Cogí a toda prisa el mando a distancia y subí el volumen del televisor. Había avistado a Villamagna en la pantalla. Iba trajeado, elegante, y pronunciaba cada palabra con acento patricio. Le oí decir:
«La policía está siguiendo varias pistas fiables, y ninguna de ellas se descarta actualmente. Operativos especiales han sido puestos en marcha para aligerar la investigación. De momento, es todo lo que puedo comunicarles. Ustedes saben, caballeros, que en este tipo de asuntos resultan básicas la discreción y la prudencia».
—Cuando le vi antes contó algunas cosas más.
—¿De qué tipo?
—Vaguedades. Más o menos lo que me habías contado tú.
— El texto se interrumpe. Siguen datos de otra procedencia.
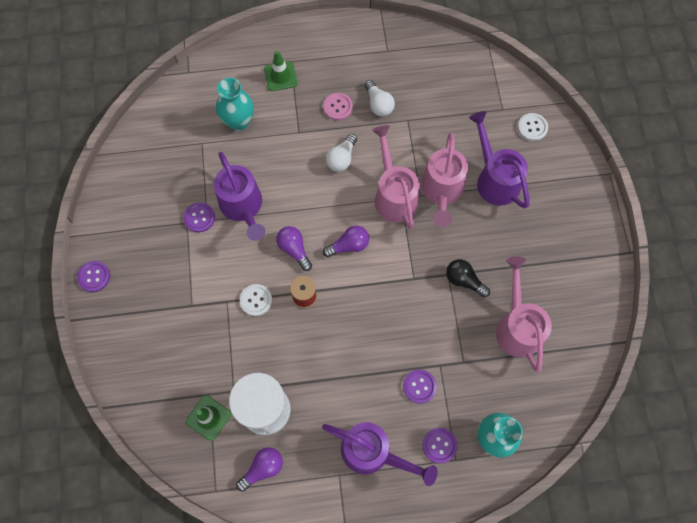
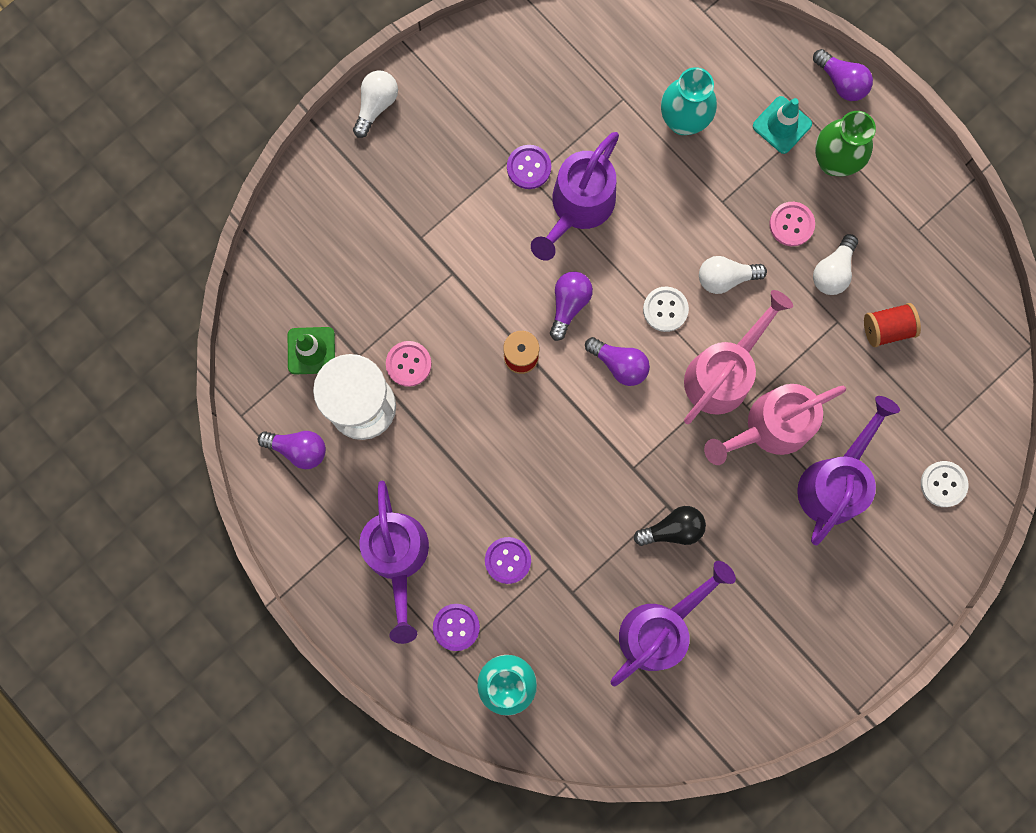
camera: 55 degrees right, 10 degrees up
purple button [77,261,110,292] -> white light bulb [353,70,398,138]
white button [240,284,272,316] -> white button moved to [643,287,689,332]
green traffic cone [264,50,297,91] -> turquoise traffic cone [753,96,812,154]
black light bulb [446,259,490,298] -> black light bulb turned 75 degrees clockwise [634,506,706,546]
pink watering can [496,256,552,372] -> purple watering can [611,561,736,686]
none -> pink button [386,341,432,387]
none -> purple light bulb [813,49,873,101]
none -> green vase [815,111,876,176]
none -> red spool [864,303,921,347]

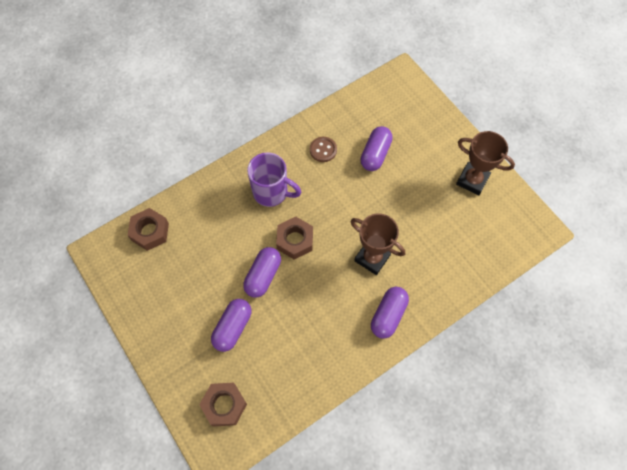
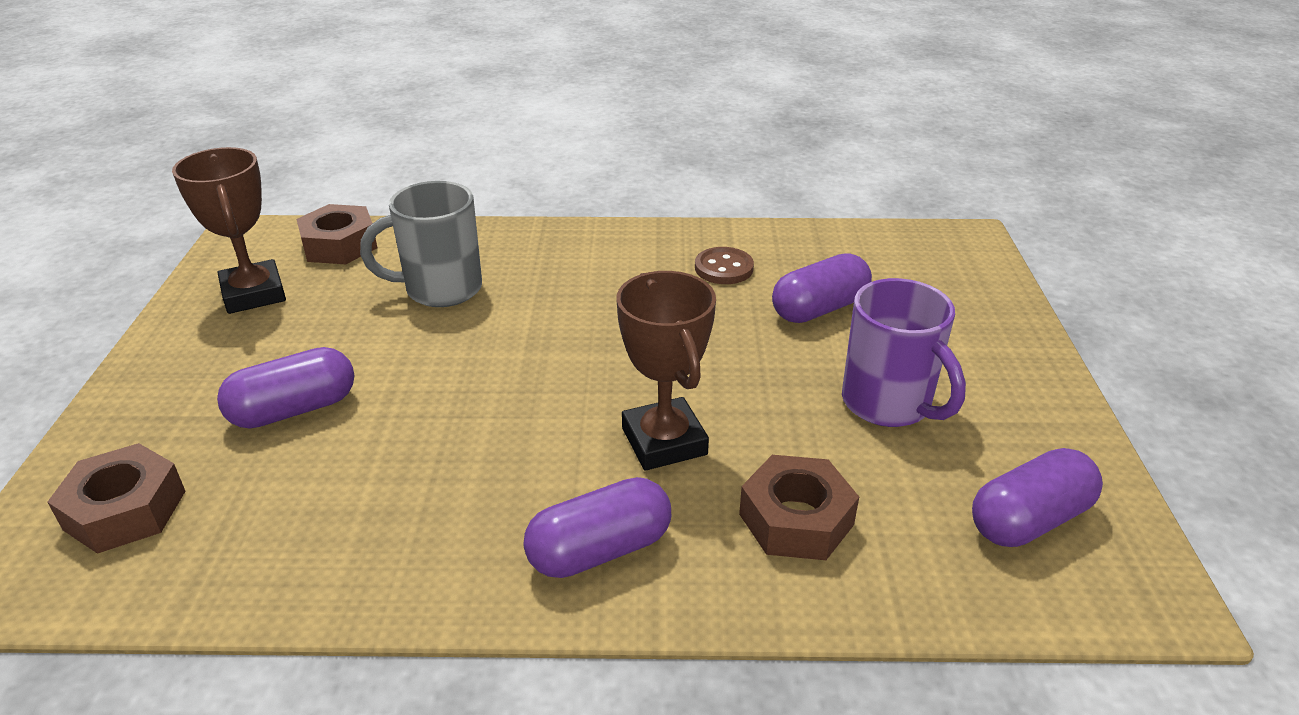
camera: 35 degrees right, 30 degrees down
purple capsule [243,247,281,298] -> purple capsule moved to [972,448,1103,547]
purple mug [247,152,301,207] -> purple mug moved to [842,278,966,427]
brown nut [276,217,313,259] -> brown nut moved to [739,455,859,560]
brown trophy [456,131,515,195] -> brown trophy moved to [172,147,286,314]
none -> grey mug [360,181,482,307]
Habló durante diez minutos sin decir absolutamente nada.
—Eso es justo lo que debe hacer.
—Pues no sé si ésa es una buena solución para acallar los comentarios de la gente.
—¿Qué comentarios?
—De todo tipo. El otro día en el trabajo los administrativos estaban en plan
gore
. Decían que a la momia le habían clavado una cruz puntiaguda en el pecho.
—¡Qué bestias! Y eso que aún no han empezado a producirse filtraciones en serio. Cuando ocurra, la gente las deformará hasta lo increíble.
—¿No podéis evitarlo?
—Resulta difícil. Un asesinato llamativo es como una casa vieja; aunque se hagan apaños siguen apareciendo goteras. Sólo espero que tus hijos no oigan demasiados bulos sobre esto.
—No te preocupes. Tú ya tienes bastante con lo tuyo.
—Lo mío es que se han cargado a un buen hombre sin ningún motivo aparente.
—¡Me parece terrible, el ser humano no avanza!
Recogí los restos de mi cena mientras Marcos subía a acostarse, un tanto cabizbajo. Era obvio que yo no había sabido preservarlo de la realidad, sino al contrario, había proyectado de lleno sobre él mis tristes asuntos policiales. Claro que él tampoco había conseguido gran cosa conmigo: la tortilla de calabacín empezaba a provocarme ardor de estómago. Y es que probablemente el amor pueda ser capaz de metamorfosear el carácter del hombre, incluso su vida, pero desde luego se muestra absolutamente ineficaz para cambiar las miserias diarias.